Start of DATA FOR THE TASK

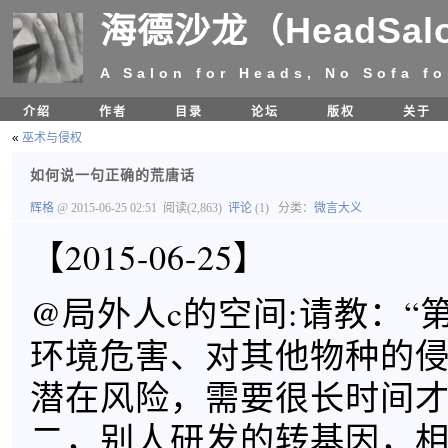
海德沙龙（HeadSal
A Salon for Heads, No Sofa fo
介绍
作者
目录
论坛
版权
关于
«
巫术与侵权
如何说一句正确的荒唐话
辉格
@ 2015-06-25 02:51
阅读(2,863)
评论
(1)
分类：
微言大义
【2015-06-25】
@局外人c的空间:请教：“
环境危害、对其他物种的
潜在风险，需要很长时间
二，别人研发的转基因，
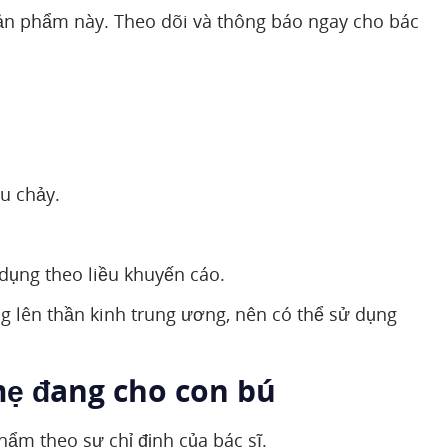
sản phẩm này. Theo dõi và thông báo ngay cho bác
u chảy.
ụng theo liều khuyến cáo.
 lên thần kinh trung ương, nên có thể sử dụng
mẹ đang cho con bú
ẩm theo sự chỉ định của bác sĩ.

End of DATA FOR THE TASK

TO DO: Please copy out the entries above exactly as they appear, but skip their images.

SOLUTION TO THIS PROBLEM:
海德沙龙（HeadSal
A Salon for Heads, No Sofa fo
介绍
作者
目录
论坛
版权
关于
«
巫术与侵权
如何说一句正确的荒唐话
辉格
@ 2015-06-25 02:51
阅读(2,863)
评论
(1)
分类：
微言大义
【2015-06-25】
@局外人c的空间:请教：“
环境危害、对其他物种的
潜在风险，需要很长时间
二，别人研发的转基因，
sản phẩm này. Theo dõi và thông báo ngay cho bác
u chảy.
ụng theo liều khuyến cáo.
 lên thần kinh trung ương, nên có thể sử dụng
mẹ đang cho con bú
ẩm theo sự chỉ định của bác sĩ.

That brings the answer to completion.